Alan Kaniarz is something of a mad scientist. Upon entering his massive 6000-square-foot workshop, you are greeted by the woody smell of saw-dust and the heady scents of stain and varnish. With twinkling eyes and a bevy of antiques and wood planks behind him, the moment you step into his shop, the madness is apparent – in a very good way.

Kaniarz is the mastermind behind AK Services Inc., a woodworking shop located in the Russell Industrial Center in Detroit.
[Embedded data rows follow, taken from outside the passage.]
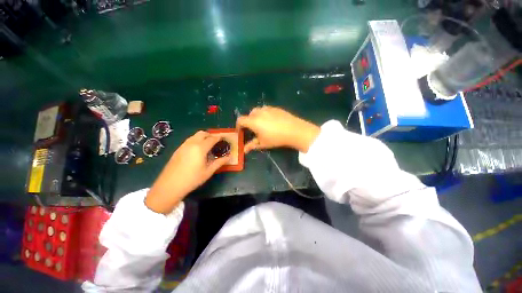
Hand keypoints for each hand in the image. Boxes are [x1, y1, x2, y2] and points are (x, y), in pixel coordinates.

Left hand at [145, 131, 229, 213]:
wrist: (169, 185)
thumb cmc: (192, 179)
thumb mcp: (208, 171)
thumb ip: (219, 162)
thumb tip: (229, 157)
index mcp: (200, 148)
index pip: (212, 139)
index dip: (219, 137)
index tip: (224, 137)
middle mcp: (191, 144)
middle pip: (202, 133)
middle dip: (210, 135)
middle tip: (216, 141)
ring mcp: (183, 146)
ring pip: (195, 136)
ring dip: (203, 137)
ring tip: (208, 145)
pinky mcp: (178, 149)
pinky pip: (189, 140)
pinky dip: (196, 140)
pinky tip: (197, 150)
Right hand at [236, 106, 319, 152]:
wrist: (294, 130)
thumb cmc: (276, 138)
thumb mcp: (263, 143)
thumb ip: (252, 145)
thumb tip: (244, 150)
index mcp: (253, 121)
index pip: (240, 120)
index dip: (238, 125)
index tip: (241, 131)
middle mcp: (259, 112)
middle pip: (249, 114)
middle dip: (248, 121)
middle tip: (253, 129)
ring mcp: (268, 109)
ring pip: (257, 110)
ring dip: (256, 116)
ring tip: (262, 124)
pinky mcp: (275, 108)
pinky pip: (266, 109)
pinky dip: (264, 114)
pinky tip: (271, 121)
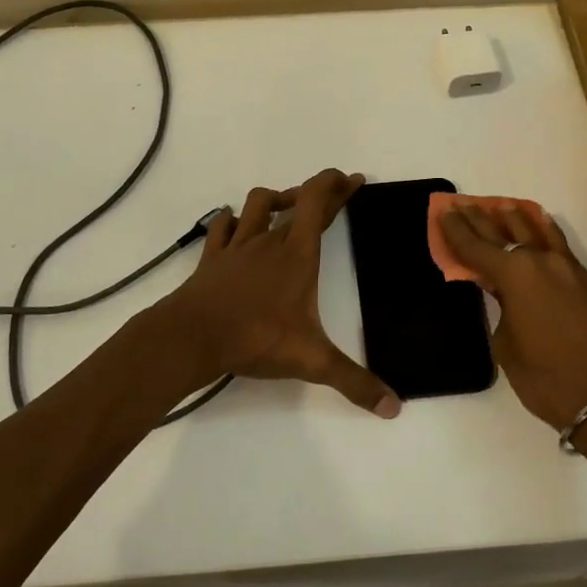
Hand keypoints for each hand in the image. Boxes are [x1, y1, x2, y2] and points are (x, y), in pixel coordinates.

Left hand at [160, 169, 399, 417]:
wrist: (192, 337)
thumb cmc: (255, 338)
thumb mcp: (312, 362)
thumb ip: (354, 382)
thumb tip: (394, 407)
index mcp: (297, 254)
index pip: (318, 201)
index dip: (337, 185)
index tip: (353, 179)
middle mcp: (268, 241)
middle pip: (296, 202)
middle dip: (318, 194)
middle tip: (336, 193)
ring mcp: (237, 246)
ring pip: (257, 204)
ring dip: (275, 199)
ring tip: (287, 207)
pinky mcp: (212, 258)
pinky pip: (223, 226)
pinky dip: (233, 220)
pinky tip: (236, 225)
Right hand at [438, 203, 586, 429]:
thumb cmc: (546, 377)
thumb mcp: (506, 345)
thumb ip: (501, 309)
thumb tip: (506, 295)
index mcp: (515, 276)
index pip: (477, 247)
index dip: (456, 230)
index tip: (443, 212)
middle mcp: (543, 262)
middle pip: (506, 234)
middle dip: (483, 220)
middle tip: (464, 205)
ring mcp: (573, 270)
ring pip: (540, 233)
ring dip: (518, 219)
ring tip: (503, 206)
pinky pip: (563, 250)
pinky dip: (547, 236)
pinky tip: (543, 229)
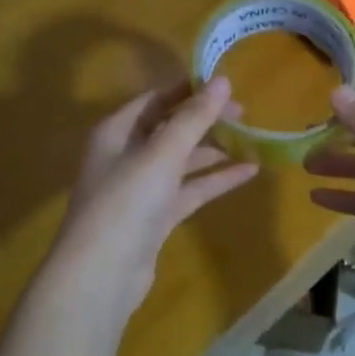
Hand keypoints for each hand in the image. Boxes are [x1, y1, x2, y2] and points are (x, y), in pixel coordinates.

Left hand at [52, 78, 258, 317]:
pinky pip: (189, 190)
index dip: (188, 90)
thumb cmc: (126, 202)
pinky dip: (215, 180)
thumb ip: (193, 118)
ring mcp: (141, 188)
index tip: (225, 84)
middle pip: (170, 128)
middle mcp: (126, 155)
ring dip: (214, 150)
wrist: (102, 274)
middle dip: (205, 120)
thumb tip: (222, 81)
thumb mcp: (162, 154)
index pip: (155, 99)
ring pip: (182, 160)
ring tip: (252, 140)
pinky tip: (248, 172)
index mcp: (116, 131)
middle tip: (244, 114)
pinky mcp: (156, 217)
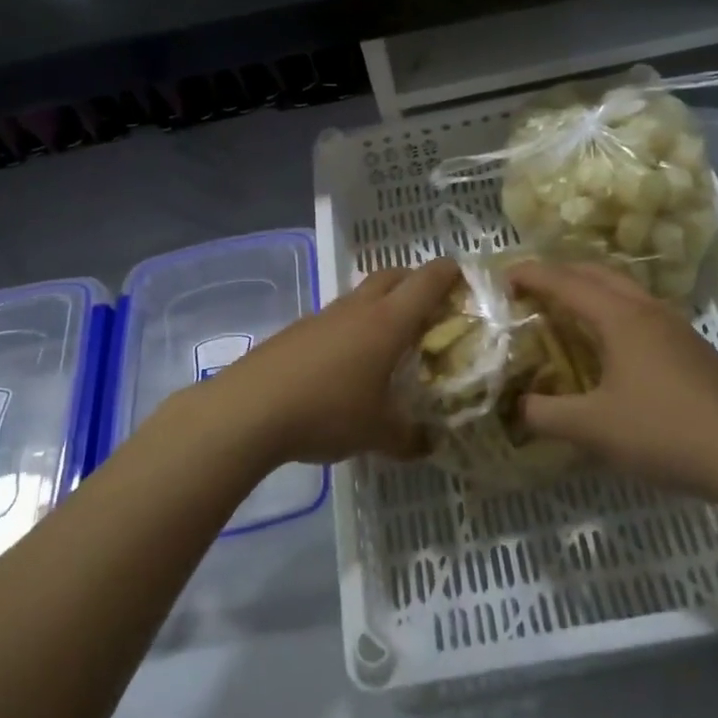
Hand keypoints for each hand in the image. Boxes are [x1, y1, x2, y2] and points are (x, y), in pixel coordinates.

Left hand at [180, 258, 460, 467]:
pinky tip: (349, 362)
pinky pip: (337, 317)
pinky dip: (353, 327)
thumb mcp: (377, 433)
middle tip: (432, 307)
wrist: (250, 409)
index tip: (466, 280)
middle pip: (393, 275)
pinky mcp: (298, 330)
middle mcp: (358, 308)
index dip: (450, 274)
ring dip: (382, 304)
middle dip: (416, 282)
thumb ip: (409, 437)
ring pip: (362, 295)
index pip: (427, 281)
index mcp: (388, 322)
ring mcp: (324, 316)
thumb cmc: (327, 411)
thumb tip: (429, 443)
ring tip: (391, 340)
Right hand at [507, 260, 717, 493]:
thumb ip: (546, 414)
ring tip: (564, 311)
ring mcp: (673, 326)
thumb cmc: (664, 432)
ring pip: (623, 290)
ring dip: (589, 290)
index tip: (501, 276)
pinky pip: (639, 312)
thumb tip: (518, 406)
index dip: (531, 275)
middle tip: (529, 290)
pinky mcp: (689, 347)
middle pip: (596, 273)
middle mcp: (646, 310)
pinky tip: (608, 345)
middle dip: (559, 273)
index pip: (565, 282)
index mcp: (620, 317)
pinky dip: (611, 311)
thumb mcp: (593, 428)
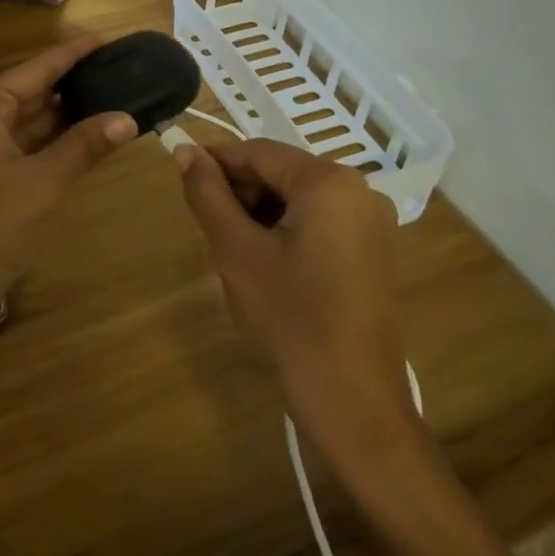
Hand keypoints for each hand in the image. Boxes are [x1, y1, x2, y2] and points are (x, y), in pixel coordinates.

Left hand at [0, 35, 137, 344]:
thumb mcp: (40, 182)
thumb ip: (84, 146)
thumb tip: (129, 117)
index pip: (37, 68)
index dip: (73, 53)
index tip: (109, 39)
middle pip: (37, 91)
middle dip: (77, 82)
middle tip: (123, 69)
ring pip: (38, 121)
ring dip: (73, 114)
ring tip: (119, 95)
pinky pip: (36, 148)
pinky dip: (64, 143)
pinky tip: (96, 136)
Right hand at [175, 139, 417, 450]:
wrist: (354, 404)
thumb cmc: (290, 319)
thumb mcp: (236, 251)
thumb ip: (208, 194)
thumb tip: (185, 151)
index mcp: (329, 181)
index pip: (259, 152)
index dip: (216, 161)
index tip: (180, 175)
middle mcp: (360, 191)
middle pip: (282, 173)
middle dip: (240, 190)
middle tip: (206, 223)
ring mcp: (372, 224)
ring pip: (299, 198)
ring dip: (260, 211)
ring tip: (231, 246)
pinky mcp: (374, 253)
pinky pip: (319, 222)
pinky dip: (286, 230)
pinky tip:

From there, the company offers design services, custom doors, stained glass, antiques and custom cabinetry that would put almost any modern cabinet to shame.

Kaniarz sets himself apart from other woodworking shops in the area by specializing in inset door and drawer cabinetry and stained glass fabrication and repair.

By way of dedication to his art, Kaniarz has come across a few once-in-a-lifetime opportunities, most recently the chance to re-create furniture for the Turkel-Benbow House, a Frank Lloyd Wright creation on 7 Mile in Detroit.

He’s even found Maranti wood and re-created the exact color of the stain used throughout the rest of the house.

Of course, he had to obtain original blueprints from the Frank Lloyd Wright Foundation and only received permission to produce a limited number for the home, but all of that is just a glorious detail for this man on a mission.

“It’s kind of a sickness,” Kaniarz says, glancing up at the cluster of vintage lamps overhead. All o the lights, some Tiffany, are in various stages of repair, all to be painstakingly restored to their original splendor. “But that’s what this is really about – attention to detail.”

He isn’t kidding. In the recent creation of a Miter Mullion bookcase for a client, Kaniarz used antique hinges, screws and even glass to highlight true Arts and Crafts period details.

Yes, it may have taken between 15 and 20 hours for him and his employees to make three, but who’s counting when it comes to craftsmanship?

AK Services Inc. does not mass produce anything. Kaniarz, an adjunct faculty member at the College for Creative Studies Foundations Department, can’t produce cabinets at the speed of light, but he finds great pleasure in taking his time. “I like the freedom to pursue what I want to do,” he says.

That kind of meticulous commitment to craftsmanship is what makes his 24-year-old company one of Detroit’s premier woodworking shops.